Claimant states that he was not aware that timely and proper claims were not filed on his behalf until Bressler was disbarred. Although a copy of a newspaper article relating to his disbarment has been submitted (Villanueva Affirmation, Exhibit B), there is no date on the article, and neither Claimant nor his attorney provide information about when the disbarment occurred. Assuming, arguendo, that malfeasance by an attorney which misled a claimant can in some situations be an acceptable excuse for delay (see
Sessa v State of New York, 88 Misc 2d 454, 459-460 [Ct Cl 1976], affd 63 AD2d 334 [3d Dept 1978], affd 47 NY2d 976 [1979]); Flannery v State of New York, 91 Misc 2d 797, 801 [Ct Cl 1977]
), the fact that Claimant has not identified the time period during which he was misled makes it difficult for the Court to determine whether - or for how long - it may have excused his failure to act with respect to the events that took place in 2003.
The factors of notice, opportunity to investigate and potential prejudice to the Defendant are interrelated, and – accepting Claimant’s allegations as true for the purposes of this motion – the unusual circumstances presented here support a conclusion that the State was on notice of its error and the potential for a lawsuit at the time that the still-viable cause of action accrued, February 13, 2003. To have issued a second inaccurate warrant, which resulted in a second unauthorized arrest and imprisonment of the same person is surely rare enough, and troubling enough, that following the hearing at which the charges were dismissed, officials at the supervisory level would be well aware of the error and its implications. (See e.g.
Witko v State of New York, 212 AD2d 889 [3d Dept 1995] ; Powell v State of New York, 187 AD2d 848 [3d Dept 1992];
Espinal v State of New York
, 159 Misc 2d 1051 [Ct Cl 1993] [certain serious or unusual events provide both an opportunity and a motive for investigation].)

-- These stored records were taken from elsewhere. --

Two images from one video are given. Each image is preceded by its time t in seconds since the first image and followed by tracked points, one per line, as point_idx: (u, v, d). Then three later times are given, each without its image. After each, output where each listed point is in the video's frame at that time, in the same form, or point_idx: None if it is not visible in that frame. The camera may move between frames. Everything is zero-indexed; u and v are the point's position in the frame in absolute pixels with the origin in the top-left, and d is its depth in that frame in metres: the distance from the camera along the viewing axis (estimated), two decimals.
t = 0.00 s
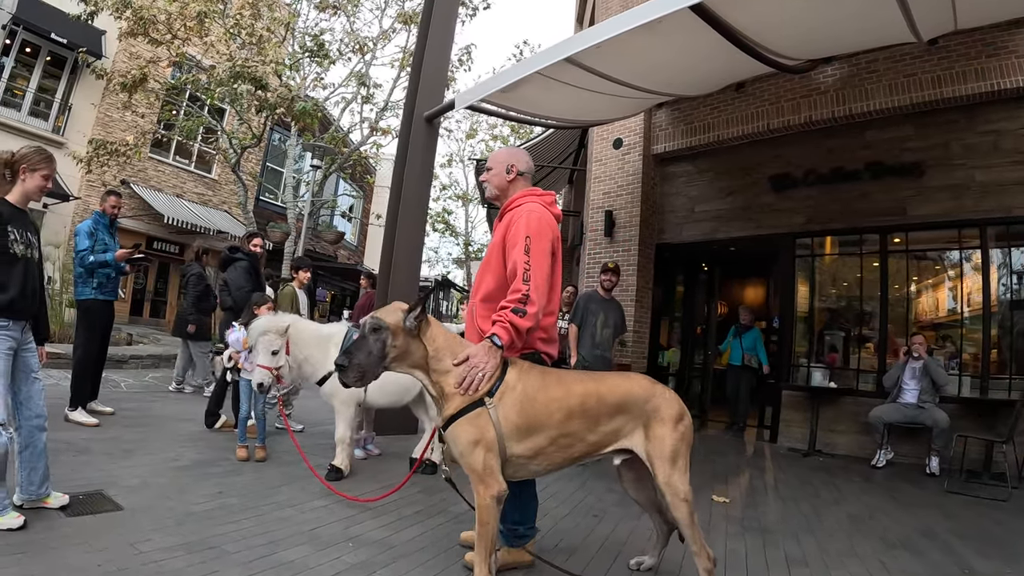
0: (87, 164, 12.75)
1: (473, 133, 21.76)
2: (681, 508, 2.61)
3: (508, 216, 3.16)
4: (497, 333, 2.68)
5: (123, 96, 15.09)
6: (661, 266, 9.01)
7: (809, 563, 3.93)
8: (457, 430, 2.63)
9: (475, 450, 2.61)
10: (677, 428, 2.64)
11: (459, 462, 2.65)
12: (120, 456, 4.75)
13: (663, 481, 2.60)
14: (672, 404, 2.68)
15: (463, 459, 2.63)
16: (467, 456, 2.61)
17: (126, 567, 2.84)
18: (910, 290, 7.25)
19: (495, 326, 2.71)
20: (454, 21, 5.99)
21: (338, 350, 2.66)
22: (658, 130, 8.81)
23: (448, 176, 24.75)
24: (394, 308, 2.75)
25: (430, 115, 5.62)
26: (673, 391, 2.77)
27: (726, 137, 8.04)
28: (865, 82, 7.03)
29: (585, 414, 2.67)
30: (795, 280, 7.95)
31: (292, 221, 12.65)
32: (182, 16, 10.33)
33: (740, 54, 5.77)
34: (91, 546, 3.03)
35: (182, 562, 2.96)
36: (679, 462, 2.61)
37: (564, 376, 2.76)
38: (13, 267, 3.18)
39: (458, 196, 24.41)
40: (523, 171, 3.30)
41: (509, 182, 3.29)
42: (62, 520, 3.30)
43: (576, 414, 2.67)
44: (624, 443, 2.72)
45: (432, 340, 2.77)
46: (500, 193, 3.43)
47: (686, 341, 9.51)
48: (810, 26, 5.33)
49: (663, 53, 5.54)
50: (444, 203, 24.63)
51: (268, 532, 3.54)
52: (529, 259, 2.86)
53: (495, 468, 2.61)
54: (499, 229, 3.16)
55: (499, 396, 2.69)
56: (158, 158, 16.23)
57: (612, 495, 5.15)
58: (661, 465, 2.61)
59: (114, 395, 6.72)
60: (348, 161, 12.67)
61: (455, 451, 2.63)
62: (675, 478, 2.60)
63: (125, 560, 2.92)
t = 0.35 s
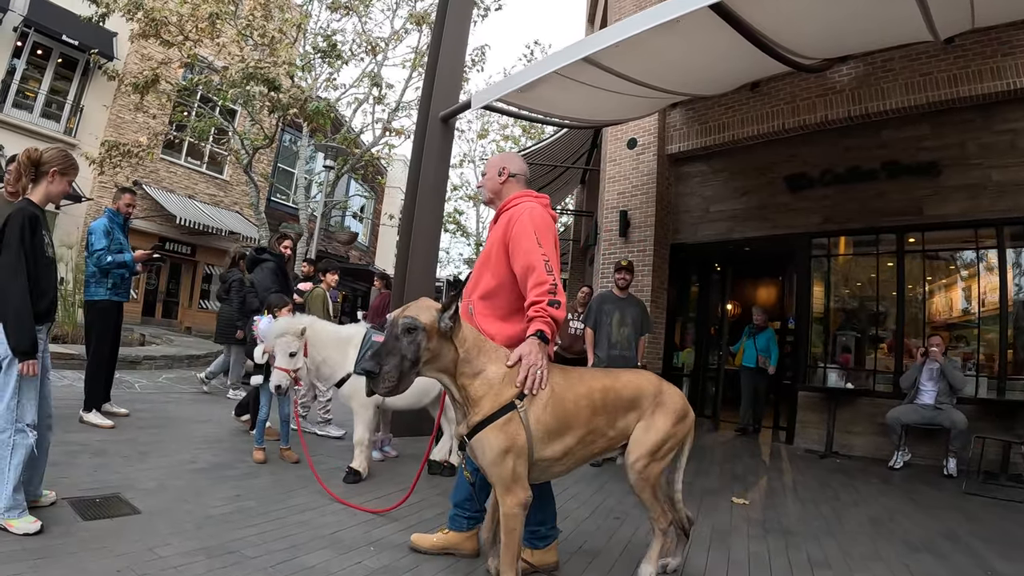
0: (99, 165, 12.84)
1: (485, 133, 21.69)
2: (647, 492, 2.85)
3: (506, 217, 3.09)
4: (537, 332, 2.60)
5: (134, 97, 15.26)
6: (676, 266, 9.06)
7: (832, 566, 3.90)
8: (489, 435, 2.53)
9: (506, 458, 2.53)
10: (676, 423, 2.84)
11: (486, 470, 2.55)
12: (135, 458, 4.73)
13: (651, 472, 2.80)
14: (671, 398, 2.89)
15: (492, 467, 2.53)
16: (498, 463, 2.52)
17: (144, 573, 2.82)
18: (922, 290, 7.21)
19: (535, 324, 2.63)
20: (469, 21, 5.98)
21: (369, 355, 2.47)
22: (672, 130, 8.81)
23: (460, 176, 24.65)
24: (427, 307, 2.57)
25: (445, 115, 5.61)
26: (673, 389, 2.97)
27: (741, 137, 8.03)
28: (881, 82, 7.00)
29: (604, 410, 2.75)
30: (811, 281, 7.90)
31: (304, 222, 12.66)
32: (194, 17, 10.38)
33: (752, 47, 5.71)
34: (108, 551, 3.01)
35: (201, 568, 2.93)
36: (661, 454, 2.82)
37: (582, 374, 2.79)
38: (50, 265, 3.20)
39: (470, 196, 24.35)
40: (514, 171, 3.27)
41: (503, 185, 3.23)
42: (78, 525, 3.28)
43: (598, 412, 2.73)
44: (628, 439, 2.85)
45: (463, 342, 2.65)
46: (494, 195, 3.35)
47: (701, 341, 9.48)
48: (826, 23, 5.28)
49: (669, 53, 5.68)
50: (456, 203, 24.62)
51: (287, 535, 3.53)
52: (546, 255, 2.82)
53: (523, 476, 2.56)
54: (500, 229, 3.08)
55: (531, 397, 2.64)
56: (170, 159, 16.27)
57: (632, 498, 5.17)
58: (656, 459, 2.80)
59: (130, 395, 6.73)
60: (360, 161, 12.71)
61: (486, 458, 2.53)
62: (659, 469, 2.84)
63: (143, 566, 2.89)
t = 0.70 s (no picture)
0: (112, 167, 12.94)
1: (495, 134, 21.67)
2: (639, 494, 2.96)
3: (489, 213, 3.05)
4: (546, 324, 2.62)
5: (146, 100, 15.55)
6: (689, 267, 9.13)
7: (849, 567, 3.88)
8: (500, 438, 2.42)
9: (518, 459, 2.43)
10: (673, 422, 2.97)
11: (499, 474, 2.43)
12: (149, 460, 4.74)
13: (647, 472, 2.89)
14: (668, 397, 2.99)
15: (505, 470, 2.42)
16: (512, 466, 2.41)
17: None
18: (935, 290, 7.16)
19: (541, 317, 2.63)
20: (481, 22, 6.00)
21: (381, 375, 2.18)
22: (685, 130, 8.85)
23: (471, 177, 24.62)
24: (431, 313, 2.35)
25: (458, 116, 5.62)
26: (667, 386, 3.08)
27: (754, 137, 8.02)
28: (894, 80, 6.95)
29: (607, 408, 2.76)
30: (824, 282, 7.85)
31: (316, 223, 12.70)
32: (205, 20, 10.45)
33: (766, 45, 5.67)
34: (124, 553, 3.01)
35: (217, 571, 2.93)
36: (663, 456, 2.91)
37: (583, 371, 2.78)
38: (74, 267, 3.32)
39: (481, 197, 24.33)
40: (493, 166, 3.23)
41: (484, 184, 3.19)
42: (92, 527, 3.28)
43: (601, 410, 2.74)
44: (626, 437, 2.90)
45: (466, 345, 2.47)
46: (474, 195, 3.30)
47: (714, 342, 9.50)
48: (838, 21, 5.24)
49: (685, 53, 5.68)
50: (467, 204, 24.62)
51: (303, 537, 3.54)
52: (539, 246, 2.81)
53: (537, 473, 2.48)
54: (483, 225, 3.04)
55: (533, 394, 2.56)
56: (182, 161, 16.37)
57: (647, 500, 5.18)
58: (654, 458, 2.88)
59: (145, 396, 6.78)
60: (371, 163, 12.81)
61: (496, 463, 2.41)
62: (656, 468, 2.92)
63: (158, 567, 2.90)
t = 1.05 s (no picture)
0: (127, 170, 13.09)
1: (508, 136, 21.66)
2: (641, 492, 3.06)
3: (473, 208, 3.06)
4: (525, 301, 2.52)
5: (160, 104, 15.76)
6: (704, 268, 9.14)
7: (866, 571, 3.84)
8: (482, 442, 2.41)
9: (498, 461, 2.43)
10: (663, 419, 3.03)
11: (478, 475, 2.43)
12: (165, 461, 4.78)
13: (638, 468, 2.96)
14: (657, 395, 3.04)
15: (486, 472, 2.43)
16: (493, 468, 2.42)
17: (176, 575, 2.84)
18: (951, 291, 7.09)
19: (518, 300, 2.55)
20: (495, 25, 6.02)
21: (384, 408, 2.18)
22: (698, 132, 8.90)
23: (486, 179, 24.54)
24: (423, 330, 2.30)
25: (472, 118, 5.63)
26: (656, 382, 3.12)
27: (768, 137, 8.00)
28: (909, 79, 6.88)
29: (595, 409, 2.78)
30: (839, 283, 7.77)
31: (330, 225, 12.77)
32: (218, 24, 10.55)
33: (778, 45, 5.64)
34: (140, 553, 3.03)
35: (233, 571, 2.95)
36: (655, 452, 3.00)
37: (571, 373, 2.77)
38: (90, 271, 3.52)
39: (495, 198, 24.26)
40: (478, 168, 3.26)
41: (469, 182, 3.22)
42: (108, 527, 3.31)
43: (589, 411, 2.75)
44: (614, 432, 2.95)
45: (457, 351, 2.45)
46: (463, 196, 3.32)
47: (728, 342, 9.52)
48: (848, 20, 5.21)
49: (698, 53, 5.68)
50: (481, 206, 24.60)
51: (318, 538, 3.54)
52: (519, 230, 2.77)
53: (521, 473, 2.47)
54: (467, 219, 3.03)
55: (513, 396, 2.54)
56: (196, 164, 16.52)
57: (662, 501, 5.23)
58: (642, 455, 2.96)
59: (163, 397, 6.84)
60: (385, 165, 12.94)
61: (474, 467, 2.42)
62: (647, 465, 3.00)
63: (175, 567, 2.92)
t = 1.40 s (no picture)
0: (148, 174, 13.28)
1: (526, 139, 21.65)
2: (648, 496, 3.06)
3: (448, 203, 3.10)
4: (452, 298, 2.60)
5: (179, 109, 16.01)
6: (723, 269, 9.13)
7: None
8: (485, 451, 2.40)
9: (496, 470, 2.43)
10: (662, 422, 3.07)
11: (475, 485, 2.42)
12: (187, 462, 4.84)
13: (640, 471, 3.00)
14: (657, 400, 3.09)
15: (484, 481, 2.41)
16: (493, 477, 2.42)
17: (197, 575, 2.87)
18: (972, 291, 7.01)
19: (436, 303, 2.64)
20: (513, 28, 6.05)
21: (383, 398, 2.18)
22: (717, 133, 8.89)
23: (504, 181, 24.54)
24: (434, 328, 2.32)
25: (491, 120, 5.65)
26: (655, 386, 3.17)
27: (787, 137, 7.97)
28: (927, 77, 6.82)
29: (596, 415, 2.82)
30: (860, 284, 7.70)
31: (349, 229, 12.86)
32: (236, 29, 10.69)
33: (794, 44, 5.60)
34: (160, 553, 3.07)
35: (254, 571, 2.97)
36: (656, 456, 3.04)
37: (575, 379, 2.83)
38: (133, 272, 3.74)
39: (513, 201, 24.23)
40: (459, 157, 3.28)
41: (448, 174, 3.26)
42: (129, 528, 3.35)
43: (592, 416, 2.80)
44: (615, 436, 2.99)
45: (467, 355, 2.46)
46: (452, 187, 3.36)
47: (749, 344, 9.48)
48: (863, 19, 5.18)
49: (715, 54, 5.65)
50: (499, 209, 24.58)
51: (337, 540, 3.56)
52: (474, 225, 2.78)
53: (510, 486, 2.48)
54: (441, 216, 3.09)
55: (518, 403, 2.56)
56: (216, 169, 16.73)
57: (681, 504, 5.22)
58: (643, 460, 2.99)
59: (185, 399, 6.94)
60: (403, 168, 13.04)
61: (473, 476, 2.40)
62: (649, 469, 3.03)
63: (197, 567, 2.96)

It does not appear that Claimant would have a remedy against any person or entity other than the State, and if he succeeds in proving his factual allegations, his claim will be meritorious by any standard.

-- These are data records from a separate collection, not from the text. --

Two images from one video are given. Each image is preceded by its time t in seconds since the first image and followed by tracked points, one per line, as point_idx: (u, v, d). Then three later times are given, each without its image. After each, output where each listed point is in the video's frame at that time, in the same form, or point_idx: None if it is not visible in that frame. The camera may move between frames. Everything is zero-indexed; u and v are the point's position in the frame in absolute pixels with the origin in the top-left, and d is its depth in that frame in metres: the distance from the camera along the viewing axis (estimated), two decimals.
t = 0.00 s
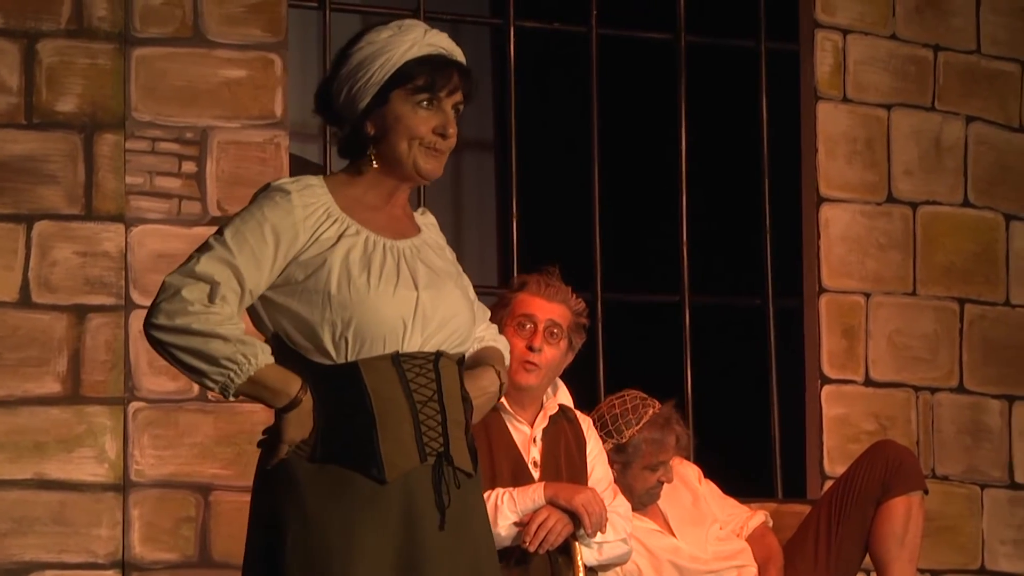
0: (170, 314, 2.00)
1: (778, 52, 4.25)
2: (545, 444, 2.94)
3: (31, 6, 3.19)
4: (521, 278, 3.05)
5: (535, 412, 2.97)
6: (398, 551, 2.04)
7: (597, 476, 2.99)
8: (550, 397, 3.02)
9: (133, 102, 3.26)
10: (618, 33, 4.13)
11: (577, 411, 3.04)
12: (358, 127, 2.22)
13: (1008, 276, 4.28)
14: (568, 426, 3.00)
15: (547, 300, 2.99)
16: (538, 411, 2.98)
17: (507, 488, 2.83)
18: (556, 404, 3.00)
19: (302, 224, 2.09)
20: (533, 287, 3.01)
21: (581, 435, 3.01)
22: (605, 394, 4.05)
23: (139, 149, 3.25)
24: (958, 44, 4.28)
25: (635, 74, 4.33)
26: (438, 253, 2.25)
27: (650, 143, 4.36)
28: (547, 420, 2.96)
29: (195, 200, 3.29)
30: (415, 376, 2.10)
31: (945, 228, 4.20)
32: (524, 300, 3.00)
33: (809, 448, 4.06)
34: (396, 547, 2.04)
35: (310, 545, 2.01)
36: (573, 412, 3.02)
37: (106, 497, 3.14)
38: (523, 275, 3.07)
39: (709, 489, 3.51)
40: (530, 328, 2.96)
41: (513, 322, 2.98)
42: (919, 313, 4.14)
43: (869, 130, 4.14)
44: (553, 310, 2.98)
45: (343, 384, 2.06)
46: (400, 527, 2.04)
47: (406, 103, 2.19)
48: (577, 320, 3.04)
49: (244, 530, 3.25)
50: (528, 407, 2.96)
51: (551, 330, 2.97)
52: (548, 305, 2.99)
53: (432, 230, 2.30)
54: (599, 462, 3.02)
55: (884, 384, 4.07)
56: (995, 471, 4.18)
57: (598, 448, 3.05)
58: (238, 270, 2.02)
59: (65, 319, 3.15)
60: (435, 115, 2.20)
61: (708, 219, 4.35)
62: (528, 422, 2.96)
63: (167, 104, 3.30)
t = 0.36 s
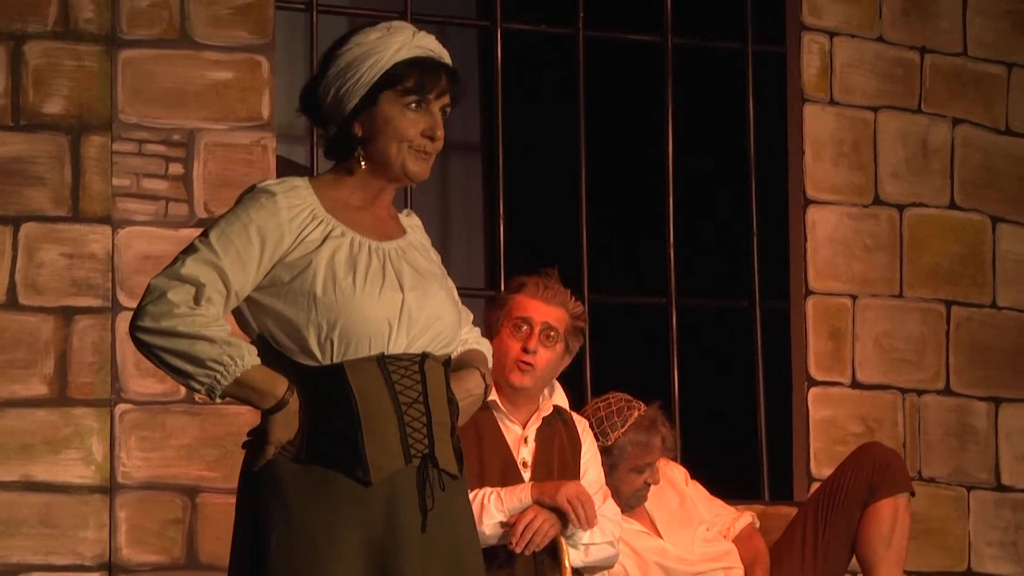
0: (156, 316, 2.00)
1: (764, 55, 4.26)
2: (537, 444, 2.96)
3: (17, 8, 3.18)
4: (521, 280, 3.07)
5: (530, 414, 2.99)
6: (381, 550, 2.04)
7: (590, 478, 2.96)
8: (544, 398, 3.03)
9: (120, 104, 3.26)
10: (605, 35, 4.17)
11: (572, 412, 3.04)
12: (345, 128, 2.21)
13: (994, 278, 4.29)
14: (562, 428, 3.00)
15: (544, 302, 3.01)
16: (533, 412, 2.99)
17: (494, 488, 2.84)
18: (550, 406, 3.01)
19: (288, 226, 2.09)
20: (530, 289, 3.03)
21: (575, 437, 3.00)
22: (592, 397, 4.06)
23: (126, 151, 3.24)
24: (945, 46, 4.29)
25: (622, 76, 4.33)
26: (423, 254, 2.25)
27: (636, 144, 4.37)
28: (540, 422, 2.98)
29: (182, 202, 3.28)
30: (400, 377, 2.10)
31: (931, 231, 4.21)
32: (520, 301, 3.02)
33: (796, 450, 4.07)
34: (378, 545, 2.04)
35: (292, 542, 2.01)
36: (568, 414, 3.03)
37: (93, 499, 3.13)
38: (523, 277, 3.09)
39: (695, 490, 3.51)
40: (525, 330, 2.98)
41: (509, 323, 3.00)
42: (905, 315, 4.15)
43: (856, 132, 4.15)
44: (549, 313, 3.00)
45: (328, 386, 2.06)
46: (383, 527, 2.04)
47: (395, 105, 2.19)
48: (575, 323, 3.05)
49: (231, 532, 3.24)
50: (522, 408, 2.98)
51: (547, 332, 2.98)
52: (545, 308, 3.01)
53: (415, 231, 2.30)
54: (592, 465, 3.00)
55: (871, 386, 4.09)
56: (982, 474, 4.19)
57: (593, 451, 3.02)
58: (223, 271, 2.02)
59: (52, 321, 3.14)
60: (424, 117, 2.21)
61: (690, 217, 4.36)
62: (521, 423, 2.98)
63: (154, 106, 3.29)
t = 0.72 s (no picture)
0: (143, 321, 1.99)
1: (752, 57, 4.28)
2: (538, 455, 3.00)
3: (6, 10, 3.18)
4: (532, 288, 3.13)
5: (533, 422, 3.04)
6: (370, 552, 2.04)
7: (590, 491, 3.01)
8: (550, 406, 3.06)
9: (108, 106, 3.26)
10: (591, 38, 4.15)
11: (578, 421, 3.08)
12: (331, 130, 2.21)
13: (983, 281, 4.30)
14: (567, 438, 3.05)
15: (552, 309, 3.06)
16: (537, 420, 3.04)
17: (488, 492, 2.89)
18: (555, 414, 3.05)
19: (275, 228, 2.08)
20: (540, 295, 3.08)
21: (579, 448, 3.05)
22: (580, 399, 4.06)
23: (114, 153, 3.24)
24: (933, 49, 4.30)
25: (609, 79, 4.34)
26: (411, 255, 2.25)
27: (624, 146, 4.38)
28: (544, 431, 3.03)
29: (171, 205, 3.28)
30: (388, 379, 2.10)
31: (919, 233, 4.22)
32: (529, 308, 3.07)
33: (785, 452, 4.07)
34: (367, 548, 2.04)
35: (280, 545, 2.01)
36: (573, 423, 3.07)
37: (81, 501, 3.12)
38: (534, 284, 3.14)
39: (688, 487, 3.50)
40: (533, 336, 3.02)
41: (516, 329, 3.05)
42: (894, 317, 4.16)
43: (844, 135, 4.16)
44: (557, 320, 3.04)
45: (315, 388, 2.05)
46: (373, 530, 2.05)
47: (379, 106, 2.19)
48: (584, 331, 3.09)
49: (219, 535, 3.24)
50: (526, 416, 3.02)
51: (554, 339, 3.02)
52: (552, 314, 3.05)
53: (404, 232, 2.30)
54: (593, 476, 3.04)
55: (859, 388, 4.09)
56: (970, 476, 4.20)
57: (596, 462, 3.07)
58: (210, 274, 2.02)
59: (40, 323, 3.13)
60: (409, 118, 2.20)
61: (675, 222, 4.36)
62: (525, 432, 3.03)
63: (142, 108, 3.29)
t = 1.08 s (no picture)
0: (135, 319, 1.98)
1: (743, 57, 4.28)
2: (539, 463, 3.04)
3: None
4: (539, 292, 3.14)
5: (536, 430, 3.07)
6: (362, 553, 2.05)
7: (592, 495, 3.04)
8: (554, 412, 3.09)
9: (99, 107, 3.25)
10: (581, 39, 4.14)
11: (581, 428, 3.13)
12: (324, 131, 2.21)
13: (973, 282, 4.31)
14: (570, 445, 3.09)
15: (559, 314, 3.07)
16: (539, 427, 3.08)
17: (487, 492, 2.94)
18: (558, 420, 3.08)
19: (267, 228, 2.08)
20: (548, 299, 3.10)
21: (581, 455, 3.09)
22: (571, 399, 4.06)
23: (106, 154, 3.23)
24: (924, 49, 4.31)
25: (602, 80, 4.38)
26: (403, 256, 2.25)
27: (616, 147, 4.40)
28: (545, 438, 3.06)
29: (162, 205, 3.27)
30: (381, 379, 2.10)
31: (910, 234, 4.23)
32: (537, 312, 3.09)
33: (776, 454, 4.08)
34: (358, 548, 2.05)
35: (272, 545, 2.01)
36: (576, 429, 3.12)
37: (72, 502, 3.12)
38: (541, 288, 3.16)
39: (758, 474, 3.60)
40: (539, 341, 3.04)
41: (523, 334, 3.07)
42: (884, 318, 4.17)
43: (835, 136, 4.16)
44: (564, 325, 3.06)
45: (307, 389, 2.06)
46: (364, 531, 2.05)
47: (374, 106, 2.19)
48: (591, 336, 3.11)
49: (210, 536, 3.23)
50: (530, 421, 3.05)
51: (561, 345, 3.04)
52: (559, 319, 3.07)
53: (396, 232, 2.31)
54: (595, 481, 3.07)
55: (850, 389, 4.10)
56: (960, 477, 4.21)
57: (598, 467, 3.10)
58: (202, 274, 2.01)
59: (31, 324, 3.13)
60: (403, 118, 2.21)
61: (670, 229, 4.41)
62: (528, 439, 3.06)
63: (134, 109, 3.28)
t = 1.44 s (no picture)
0: (120, 322, 1.98)
1: (731, 57, 4.29)
2: (528, 465, 3.05)
3: None
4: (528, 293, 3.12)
5: (525, 431, 3.08)
6: (347, 555, 2.05)
7: (581, 497, 3.06)
8: (543, 413, 3.09)
9: (86, 106, 3.24)
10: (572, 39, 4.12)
11: (571, 430, 3.12)
12: (325, 135, 2.20)
13: (960, 281, 4.32)
14: (559, 447, 3.09)
15: (549, 315, 3.05)
16: (529, 429, 3.08)
17: (477, 492, 2.94)
18: (547, 422, 3.08)
19: (253, 228, 2.08)
20: (537, 301, 3.07)
21: (569, 456, 3.10)
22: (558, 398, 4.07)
23: (92, 153, 3.23)
24: (911, 49, 4.32)
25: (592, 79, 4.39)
26: (387, 255, 2.25)
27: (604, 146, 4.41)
28: (535, 440, 3.07)
29: (149, 205, 3.27)
30: (367, 378, 2.10)
31: (898, 234, 4.24)
32: (526, 314, 3.07)
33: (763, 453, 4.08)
34: (344, 549, 2.05)
35: (258, 547, 2.01)
36: (566, 433, 3.12)
37: (58, 501, 3.11)
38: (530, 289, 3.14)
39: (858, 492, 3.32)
40: (529, 343, 3.03)
41: (512, 335, 3.05)
42: (871, 318, 4.17)
43: (823, 136, 4.17)
44: (554, 326, 3.04)
45: (292, 389, 2.06)
46: (351, 532, 2.05)
47: (380, 113, 2.20)
48: (580, 338, 3.08)
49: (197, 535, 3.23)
50: (520, 422, 3.05)
51: (550, 347, 3.02)
52: (549, 321, 3.05)
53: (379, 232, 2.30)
54: (583, 483, 3.08)
55: (837, 388, 4.11)
56: (947, 476, 4.22)
57: (587, 467, 3.11)
58: (188, 276, 2.01)
59: (18, 323, 3.12)
60: (407, 123, 2.23)
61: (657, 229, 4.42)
62: (517, 440, 3.07)
63: (121, 108, 3.28)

Taking into account the six statutorily prescribed factors, the Court finds them to weigh in favor of granting the requested relief. Claimant therefore is directed to file and serve a claim that sets forth only the cause of action arising from the arrest and incarceration that allegedly occurred in 2003, and to do so in conformity with the requirements of Court of Claims Act §§ 10, 11 and 11-a within thirty (30) days of the date this Decision and Order is filed.

Defendant’s motion is GRANTED and Claim No. 107730 is dismissed: Claimant’s motion DENIED insofar as it seeks permission to amend the original claim and GRANTED in part and DENIED in part insofar as it seeks permission to file an untimely claim.

April 11, 2006
Albany, New York

Judge of the Court of Claims

[1]. The dates used by counsel to identify these two claims are technically incorrect, as a cause of action for false imprisonment accrues when the complained-of confinement ends, not when it begins (Caminito v City of New York, 19 NY2d 931 [1967]; Schildhaus v City of New York, 17 NY2d 853 [1966]; 59 NY Jur 2d False Imprisonment § 125).
[2]. Claimant also seeks to amend the Claim’s caption to add the State of New York as a party, but that change, along with removal of the improperly-named Defendant, has already been accomplished by Decision and Order filed May 10, 2004.
[3]. Counsel for Defendant states several times that Claimant failed to submit a proposed claim or proposed amended claim (Arnold Affirmation in Opposition, ¶¶ 3, 8, 15) and therefore bases her argument that the content of the claim is insufficient on the admittedly-defective original claim. Defendant’s failure to address the subsequent proposed claim had no effect on the resolution of this motion, however.
[4]. The 90th day after February 13, 2003 was May 14, 2003. The original claim was filed with the Clerk of the Court on May 12, 2003 and served on the Attorney General on May 12, 2003.